“A twelve year old girl was preparing to be confirmed when she told her father, the pastor, that she wasn’t sure she could go through with it. She didn’t know if she really believed everything she was supposed to believe and she didn’t know if she could proclaim in front of the whole church that she was ready to believe it forever. His wise response: “What you promise when you are confirmed is not that you will believe this forever. What you promise when you are confirmed is that it is the story that you will wrestle with forever.”
The Rev. Lauren Winner shared this story during her sermon at St. George’s Episcopal Church at 9 AM yesterday at The TABLE service. She’s the author of STILL: NOTES ON A MID-FAITH CRISIS which details the time when her faith hit a wall brought on my two events: “my mother died, and I got married, and the marriage was an unhappy one.”
Lauren outlined her confusion when she realized she had lost the fire and enthusiasm for Christ that she’d felt when she first became a Christian. She thought that she would always feel that way: excited to be at church, taking on more ministries and growing as a Christian wife. Instead, she found that many Sunday mornings she just wanted to stay on her screened-in porch.
I recognized the same crisis in my life in 2006 when I was diagnosed with breast cancer and my marriage was unraveling. When I filed for divorce, I cried out, “God, if you really exist and care about me, how can you let me fail as a Christian wife?”

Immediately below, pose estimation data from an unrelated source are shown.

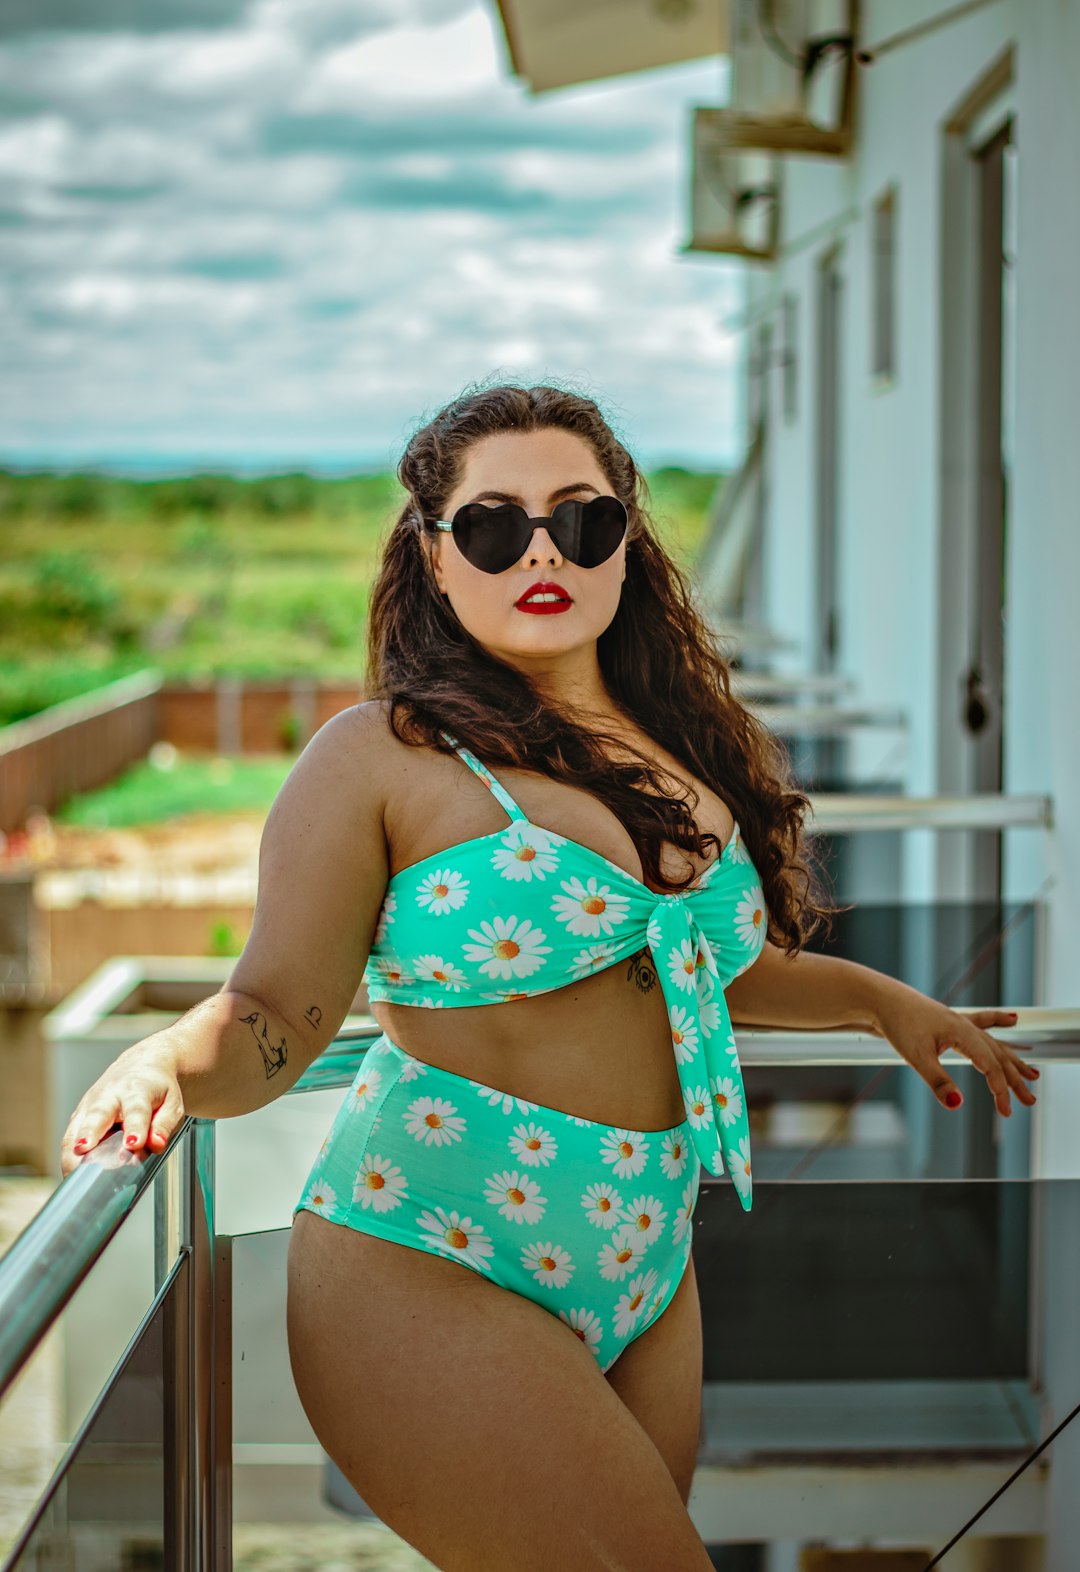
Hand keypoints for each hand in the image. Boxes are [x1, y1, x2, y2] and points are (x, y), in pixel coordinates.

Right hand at [60, 1050, 185, 1176]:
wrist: (141, 1065)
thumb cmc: (157, 1090)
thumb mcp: (172, 1103)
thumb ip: (164, 1125)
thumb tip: (156, 1145)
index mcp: (137, 1090)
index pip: (136, 1110)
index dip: (135, 1128)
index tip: (133, 1144)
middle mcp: (109, 1095)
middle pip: (97, 1115)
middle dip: (89, 1133)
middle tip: (84, 1151)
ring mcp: (89, 1105)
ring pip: (76, 1129)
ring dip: (72, 1153)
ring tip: (73, 1178)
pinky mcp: (78, 1116)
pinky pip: (69, 1139)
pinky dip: (69, 1159)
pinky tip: (72, 1179)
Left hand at [871, 988, 1039, 1116]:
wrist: (880, 998)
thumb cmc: (897, 1022)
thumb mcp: (916, 1056)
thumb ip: (938, 1081)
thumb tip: (956, 1104)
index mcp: (962, 1033)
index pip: (990, 1066)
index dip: (1000, 1090)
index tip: (1005, 1112)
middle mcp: (966, 1026)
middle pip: (999, 1056)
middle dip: (1016, 1080)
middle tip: (1030, 1102)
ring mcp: (959, 1021)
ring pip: (994, 1043)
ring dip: (1012, 1061)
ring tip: (1032, 1074)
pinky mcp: (950, 1021)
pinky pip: (982, 1022)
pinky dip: (998, 1021)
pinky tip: (1012, 1019)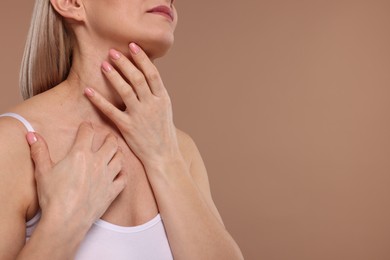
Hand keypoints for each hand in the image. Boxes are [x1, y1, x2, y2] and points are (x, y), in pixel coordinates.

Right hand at [26, 123, 125, 225]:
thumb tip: (32, 134)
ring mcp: (107, 177)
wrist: (65, 221)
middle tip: (108, 137)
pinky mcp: (112, 191)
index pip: (88, 132)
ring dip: (118, 154)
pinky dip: (123, 174)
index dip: (87, 127)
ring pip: (120, 159)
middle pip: (111, 143)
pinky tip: (120, 173)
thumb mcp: (43, 171)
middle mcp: (97, 162)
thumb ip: (39, 151)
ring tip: (116, 152)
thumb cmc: (52, 196)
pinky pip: (123, 179)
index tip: (87, 126)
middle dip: (110, 137)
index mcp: (80, 154)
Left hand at [84, 43, 182, 166]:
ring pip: (126, 91)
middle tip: (112, 51)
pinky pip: (111, 111)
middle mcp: (152, 105)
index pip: (152, 74)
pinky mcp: (128, 127)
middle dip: (125, 63)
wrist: (164, 156)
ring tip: (103, 64)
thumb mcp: (165, 110)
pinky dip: (99, 100)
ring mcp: (140, 116)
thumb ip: (155, 94)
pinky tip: (88, 91)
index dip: (142, 59)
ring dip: (114, 76)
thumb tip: (145, 76)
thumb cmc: (163, 133)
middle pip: (137, 78)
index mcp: (163, 99)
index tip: (132, 46)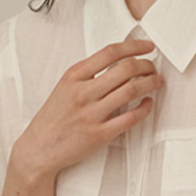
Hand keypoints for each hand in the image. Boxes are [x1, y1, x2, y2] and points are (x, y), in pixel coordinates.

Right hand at [11, 38, 161, 181]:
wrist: (39, 149)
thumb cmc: (52, 119)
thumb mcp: (64, 88)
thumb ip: (86, 75)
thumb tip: (117, 63)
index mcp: (74, 77)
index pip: (110, 52)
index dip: (134, 47)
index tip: (148, 47)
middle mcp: (83, 93)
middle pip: (126, 69)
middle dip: (147, 65)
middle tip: (153, 68)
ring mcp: (92, 114)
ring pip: (132, 90)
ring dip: (150, 83)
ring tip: (156, 82)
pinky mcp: (100, 135)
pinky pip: (130, 117)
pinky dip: (145, 108)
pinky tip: (148, 103)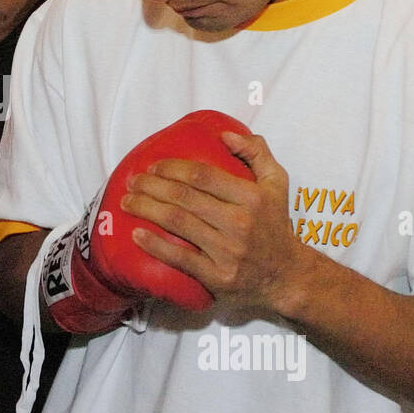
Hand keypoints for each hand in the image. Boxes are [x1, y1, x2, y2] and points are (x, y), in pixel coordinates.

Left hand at [122, 131, 310, 312]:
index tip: (153, 165)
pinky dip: (155, 245)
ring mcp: (228, 252)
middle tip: (132, 181)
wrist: (287, 275)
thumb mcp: (277, 183)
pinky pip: (181, 259)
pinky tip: (136, 234)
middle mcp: (240, 223)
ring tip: (126, 202)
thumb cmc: (275, 225)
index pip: (202, 175)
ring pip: (178, 223)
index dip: (172, 167)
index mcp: (252, 197)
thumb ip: (257, 152)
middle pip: (184, 198)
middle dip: (151, 186)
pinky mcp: (218, 277)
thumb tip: (225, 135)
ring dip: (146, 209)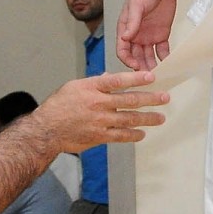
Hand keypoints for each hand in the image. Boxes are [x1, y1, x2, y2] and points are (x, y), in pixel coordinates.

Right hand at [34, 70, 167, 153]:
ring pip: (129, 119)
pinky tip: (142, 133)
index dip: (136, 78)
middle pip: (130, 100)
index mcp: (92, 87)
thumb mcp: (74, 86)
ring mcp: (100, 121)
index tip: (151, 77)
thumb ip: (94, 83)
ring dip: (147, 118)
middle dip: (150, 99)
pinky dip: (133, 135)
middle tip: (165, 98)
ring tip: (160, 118)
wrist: (47, 130)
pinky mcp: (100, 136)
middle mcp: (98, 103)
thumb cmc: (58, 106)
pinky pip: (121, 136)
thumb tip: (109, 78)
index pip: (118, 80)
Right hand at [117, 0, 177, 70]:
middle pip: (136, 56)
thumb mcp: (136, 5)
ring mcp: (148, 36)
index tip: (135, 66)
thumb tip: (125, 37)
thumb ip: (132, 22)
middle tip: (148, 76)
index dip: (127, 59)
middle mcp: (136, 35)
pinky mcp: (161, 35)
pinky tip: (168, 64)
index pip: (123, 49)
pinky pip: (162, 50)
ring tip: (159, 74)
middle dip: (140, 67)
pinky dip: (164, 58)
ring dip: (152, 65)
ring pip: (148, 56)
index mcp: (125, 28)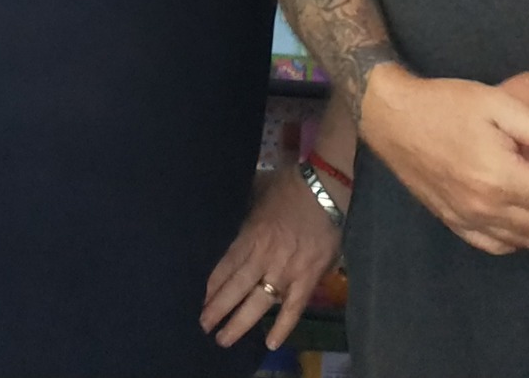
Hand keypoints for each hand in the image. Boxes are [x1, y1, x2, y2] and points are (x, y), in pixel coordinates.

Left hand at [201, 167, 341, 350]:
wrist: (325, 188)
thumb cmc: (291, 186)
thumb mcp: (258, 194)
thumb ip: (248, 213)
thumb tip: (239, 215)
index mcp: (249, 236)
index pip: (225, 267)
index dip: (213, 286)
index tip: (203, 300)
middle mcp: (263, 257)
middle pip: (235, 288)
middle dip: (217, 309)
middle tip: (204, 325)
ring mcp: (285, 271)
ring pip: (257, 302)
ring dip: (239, 322)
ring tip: (223, 339)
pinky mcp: (308, 278)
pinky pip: (293, 307)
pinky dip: (283, 326)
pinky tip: (270, 342)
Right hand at [358, 65, 528, 253]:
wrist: (393, 117)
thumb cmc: (446, 103)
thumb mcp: (497, 103)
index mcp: (501, 177)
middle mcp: (485, 206)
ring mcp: (466, 218)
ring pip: (522, 240)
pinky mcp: (451, 221)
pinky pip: (493, 245)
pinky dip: (518, 241)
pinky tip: (527, 227)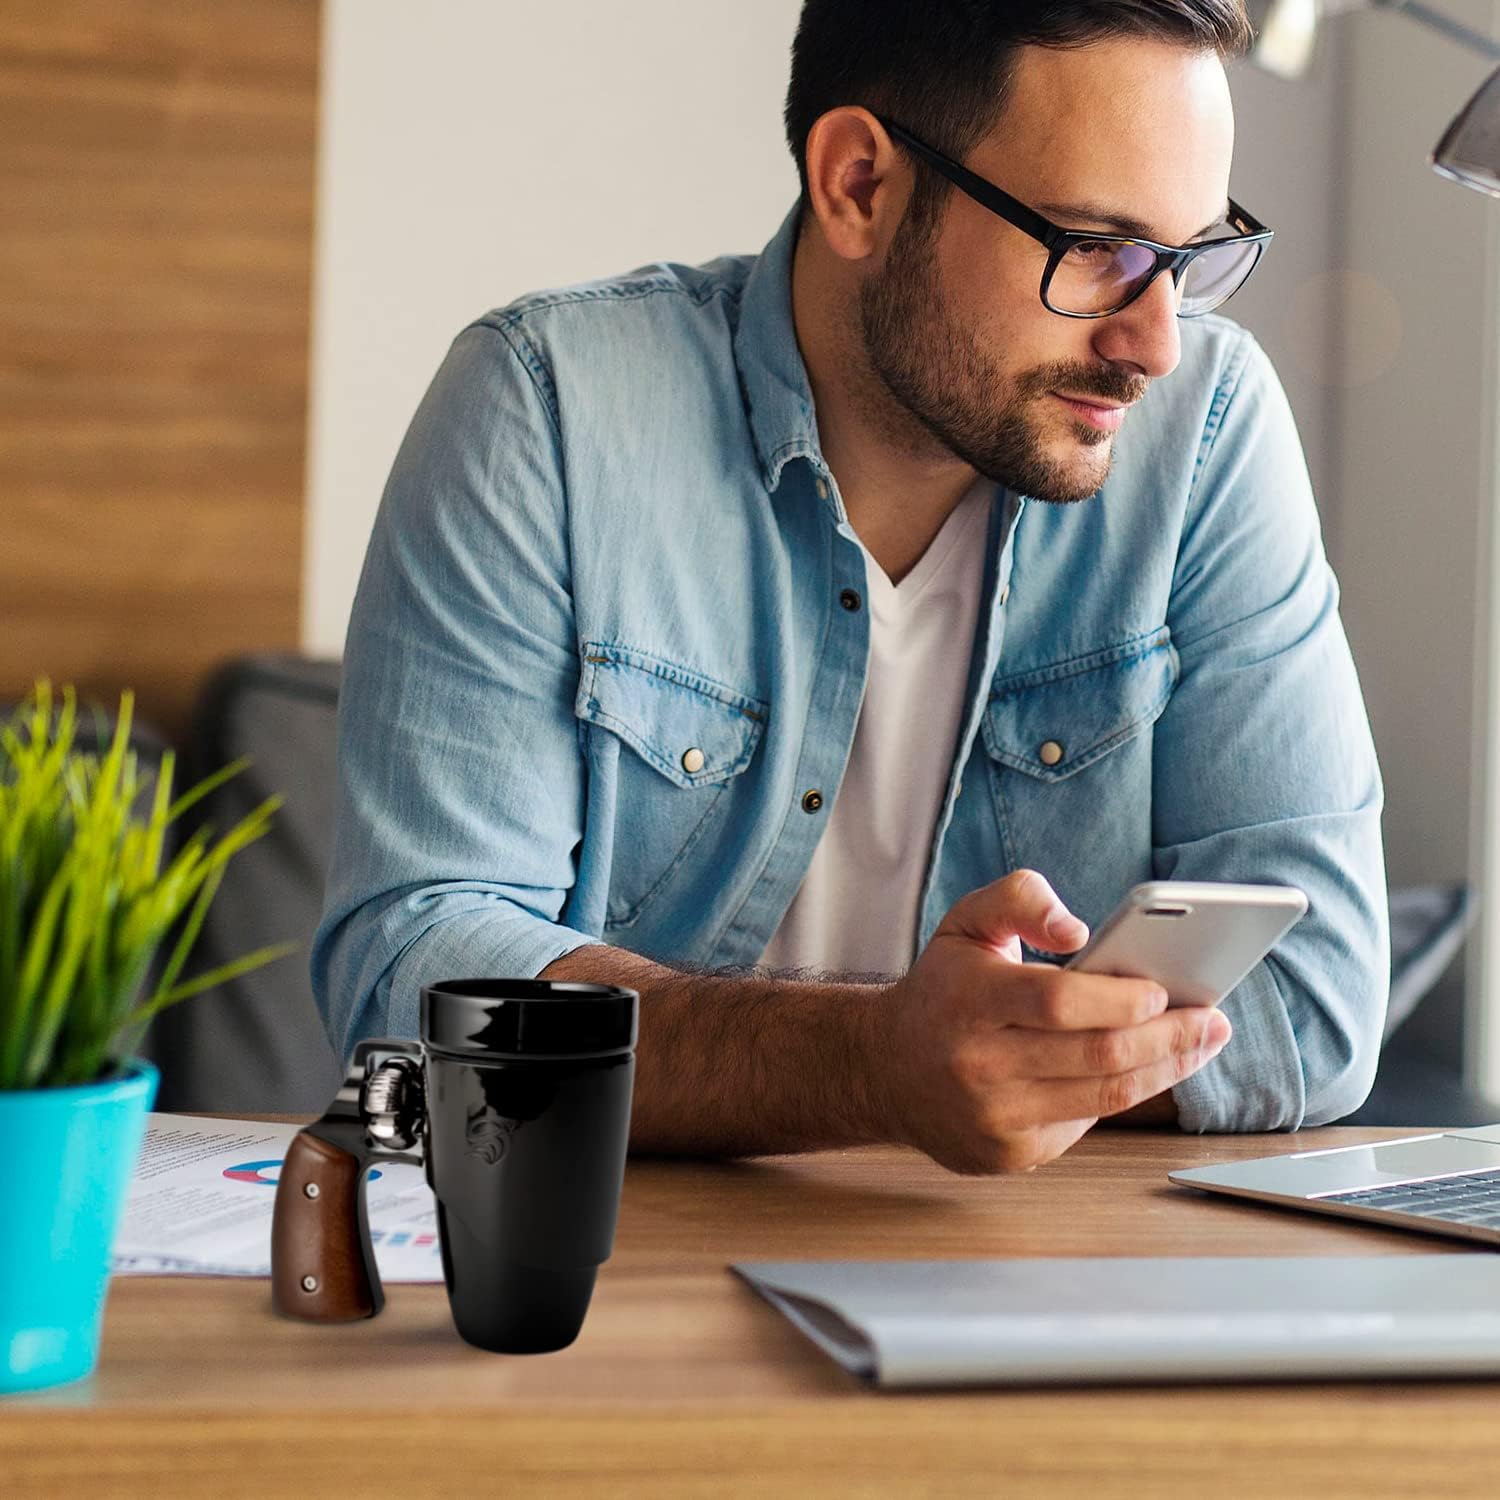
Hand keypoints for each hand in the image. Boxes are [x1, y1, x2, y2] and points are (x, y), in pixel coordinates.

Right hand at [871, 869, 1231, 1174]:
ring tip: (1201, 1043)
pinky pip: (1085, 1125)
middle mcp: (977, 1064)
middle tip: (1212, 1019)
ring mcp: (993, 1117)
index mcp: (968, 1000)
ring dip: (1166, 1069)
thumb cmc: (942, 989)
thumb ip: (1021, 899)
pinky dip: (1122, 1095)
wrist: (885, 1070)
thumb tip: (1079, 931)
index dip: (1122, 998)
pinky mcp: (1008, 1154)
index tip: (1166, 989)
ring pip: (1104, 1098)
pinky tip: (1146, 1069)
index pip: (1059, 1001)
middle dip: (1169, 1037)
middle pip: (1098, 1055)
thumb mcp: (966, 923)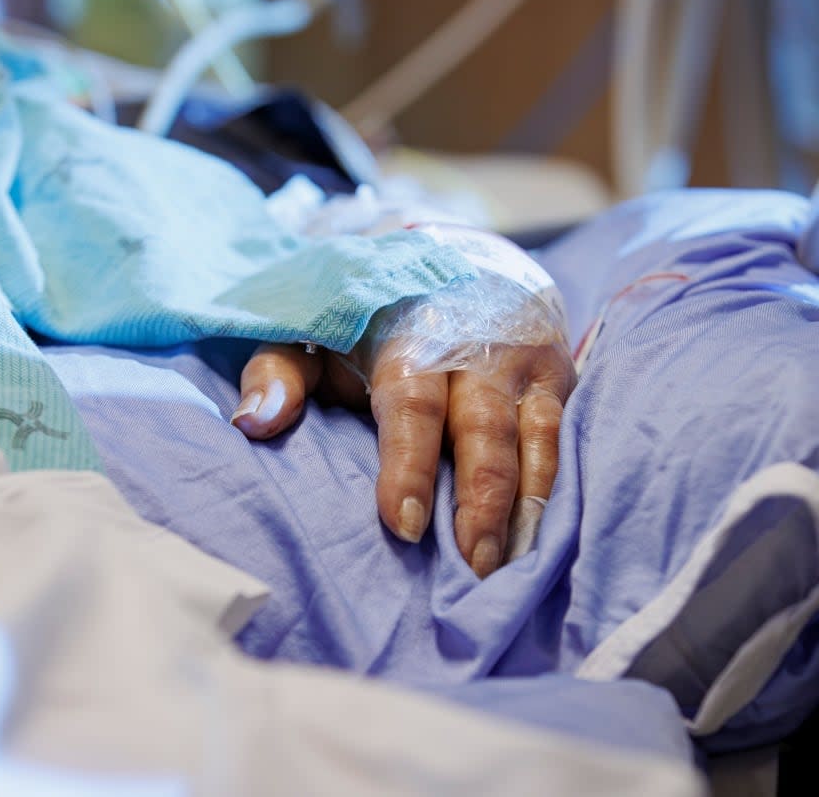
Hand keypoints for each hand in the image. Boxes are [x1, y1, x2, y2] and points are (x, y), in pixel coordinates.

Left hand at [231, 341, 574, 577]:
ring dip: (525, 504)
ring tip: (510, 567)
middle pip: (483, 428)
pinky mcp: (559, 373)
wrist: (455, 251)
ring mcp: (527, 358)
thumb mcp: (313, 327)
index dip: (408, 464)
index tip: (404, 525)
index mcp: (410, 333)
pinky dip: (555, 484)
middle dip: (481, 500)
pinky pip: (564, 434)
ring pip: (535, 435)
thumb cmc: (370, 312)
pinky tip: (543, 536)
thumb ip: (279, 372)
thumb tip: (254, 423)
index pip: (411, 403)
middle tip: (472, 567)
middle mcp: (478, 343)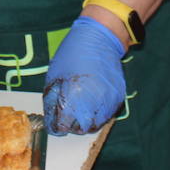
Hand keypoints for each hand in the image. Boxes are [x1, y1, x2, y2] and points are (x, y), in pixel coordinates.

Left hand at [43, 16, 125, 135]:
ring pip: (96, 125)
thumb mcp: (53, 77)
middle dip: (72, 125)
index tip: (56, 120)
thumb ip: (52, 101)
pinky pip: (107, 114)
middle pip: (80, 130)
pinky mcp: (118, 99)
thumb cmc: (72, 55)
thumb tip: (51, 120)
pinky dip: (98, 112)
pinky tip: (92, 100)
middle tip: (68, 113)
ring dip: (86, 120)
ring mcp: (108, 102)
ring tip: (80, 106)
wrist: (99, 40)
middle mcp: (93, 104)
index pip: (63, 127)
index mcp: (74, 99)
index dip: (57, 125)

I was comforted to learn that Lauren and I made it through our faith crises with the same recipe: Eucharist, worship, and the wisdom of good Christian friends.
I found a wonderful new church in 2008 and started attending worship with Eucharist (Holy Communion) every morning. Some days, the body and blood of Christ in the bread and the wine each morning were the only things that could overwhelm the pains in my body and my heart. I’d go to church even when I questioned if God really cared about me or even existed.
Lauren mentioned another important thing: Not every Christian “friend” acts like Jesus. One “friend” told Lauren after she had poured out all her misery, “You know, Lauren, if you leave your husband, you are leaving Jesus.” I, too, had poured out my sadness and found people that were judgmental and condemning, almost delighting in the superiority of their lives. When your faith is in crisis, it’s important to run far away from people who don’t love you like Christ loves you.
I admire Lauren for her honesty and transparency. Her story reminds me that doubts are okay and difficult life events will cause us to ask questions about our faith. If we say we never doubt our faith or God, we are lying to ourselves. Rather than feeling guilty or trying to bury those doubts, I’m going to embrace them and wrestle them to the ground. I’ve found that those are the times when God has really sharpened my faith in ways that I couldn’t have ever imagined.
God is always faithful and it is His power that overcomes our every doubt. I plan to continually wrestle with my faith through worship, partaking in the body and blood of Christ, and through the help of good Christian friends.